Tasks to perform:
[1] Translate this sentence from the sickle cell pain guideline into Spanish: "Adjunctive therapies are used in addition to (not instead of) analgesia"
[2] Write out the part of the sickle cell pain guideline starting at "Treatment of acute" and ending at "joint, compression fracture)".
[3] What maximum single dose of intravenous morphine does the sickle cell pain guideline give?

Text:
****************
Treatment of acute pain in individuals with sickle cell disease presenting to the emergency department or day hospital
Triage rapidly (<15 minutes)
  • The individual has likely been having pain at home that has exceeded what they can manage with oral opioids
  • Follow individualized care plan if available
Assess pain clinically
  • Believe the individual's and/or family's self-report of pain
  • Rapidly assess pain location(s), quality, duration, severity
  • Assess potential comorbidities that cause pain (eg, avascular necrosis of a joint, compression fracture)
  • Assess potential comorbidities that require other treatments (eg, stroke, infection, acute chest syndrome, splenic sequestration)
Initiate analgesia as soon as possible (<30 minutes)
  • Most individuals will require opioids
  • Initial dose is based on intensity of pain and previous effective doses
  • If initial dose is unknown, use one of the following:
    • Intravenous morphine (0.1 to 0.15 mg/kg; maximum single dose 10 mg)
    • Intravenous hydromorphone (0.02 to 0.05 mg/kg; maximum single dose 1.5 mg)
    • Intranasal fentanyl (1.5 mcg/kg, give up to two doses, 5 to 10 minutes apart; maximum single dose 100 mcg)*
  • Rapidly reassess for efficacy and repeat dose if needed at appropriate interval (20 minutes for morphine, 30 minutes for hydromorphone)
  • Provide adjunctive therapies if appropriate (refer to the section below)
  • Avoid ineffective therapies (refer to the section below)
  • Admit to hospital if pain control is inadequate with three or more doses of an opioid analgesic (or two doses of intranasal fentanyl)
  • Plan for around-the-clock analgesia with additional doses for breakthrough pain; do not rely exclusively on as-needed (PRN) dosing
Adjunctive therapies
  • Adjunctive therapies are used in addition to (not instead of) analgesia
  • Ensure adequate hydration (encourage oral fluids, give intravenous fluids if hypovolemic)
  • Enlist family and other psychosocial supports
  • Use heat packs if helpful
  • Possible use of ketamine
  • Treat insomnia and other conditions that interfere with adequate sleep
Therapies to avoid or use sparingly
  • Never use placebo
  • Avoid ice and cold compresses (may precipitate sickling)
****************
Exercise data:
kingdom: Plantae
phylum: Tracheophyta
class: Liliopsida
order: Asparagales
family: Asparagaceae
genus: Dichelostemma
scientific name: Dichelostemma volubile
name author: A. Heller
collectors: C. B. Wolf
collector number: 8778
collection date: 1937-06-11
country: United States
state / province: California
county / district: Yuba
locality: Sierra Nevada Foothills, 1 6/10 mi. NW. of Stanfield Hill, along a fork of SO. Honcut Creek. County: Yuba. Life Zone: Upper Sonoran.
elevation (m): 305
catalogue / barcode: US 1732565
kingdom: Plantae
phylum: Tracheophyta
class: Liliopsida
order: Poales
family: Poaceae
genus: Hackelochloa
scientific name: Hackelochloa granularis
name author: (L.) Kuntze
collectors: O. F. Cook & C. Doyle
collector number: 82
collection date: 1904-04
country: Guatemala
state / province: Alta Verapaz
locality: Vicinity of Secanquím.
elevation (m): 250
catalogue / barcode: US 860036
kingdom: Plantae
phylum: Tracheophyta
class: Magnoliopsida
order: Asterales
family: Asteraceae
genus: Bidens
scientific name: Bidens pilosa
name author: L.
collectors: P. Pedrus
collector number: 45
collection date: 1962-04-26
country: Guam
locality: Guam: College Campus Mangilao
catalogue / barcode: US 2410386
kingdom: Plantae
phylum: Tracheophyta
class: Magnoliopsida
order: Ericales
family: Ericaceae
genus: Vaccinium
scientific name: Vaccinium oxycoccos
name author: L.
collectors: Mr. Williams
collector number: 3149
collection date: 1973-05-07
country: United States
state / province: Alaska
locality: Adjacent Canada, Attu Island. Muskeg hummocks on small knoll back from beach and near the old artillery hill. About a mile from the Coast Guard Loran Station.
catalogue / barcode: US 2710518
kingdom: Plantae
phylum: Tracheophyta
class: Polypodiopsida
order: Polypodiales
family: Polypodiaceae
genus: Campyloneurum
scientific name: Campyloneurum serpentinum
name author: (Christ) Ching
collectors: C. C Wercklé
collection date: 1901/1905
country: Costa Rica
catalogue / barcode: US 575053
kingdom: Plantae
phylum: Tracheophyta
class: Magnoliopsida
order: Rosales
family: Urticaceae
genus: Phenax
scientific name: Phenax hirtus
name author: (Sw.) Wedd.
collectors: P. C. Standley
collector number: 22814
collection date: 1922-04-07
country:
****************
Completed exercise:
[1] Las terapias adyuvantes se utilizan además de (no en lugar de) la analgesia

[2]
Treatment of acute pain in individuals with sickle cell disease presenting to the emergency department or day hospital
Triage rapidly (<15 minutes)
  • The individual has likely been having pain at home that has exceeded what they can manage with oral opioids
  • Follow individualized care plan if available
Assess pain clinically
  • Believe the individual's and/or family's self-report of pain
  • Rapidly assess pain location(s), quality, duration, severity
  • Assess potential comorbidities that cause pain (eg, avascular necrosis of a joint, compression fracture)

[3] 10 mg.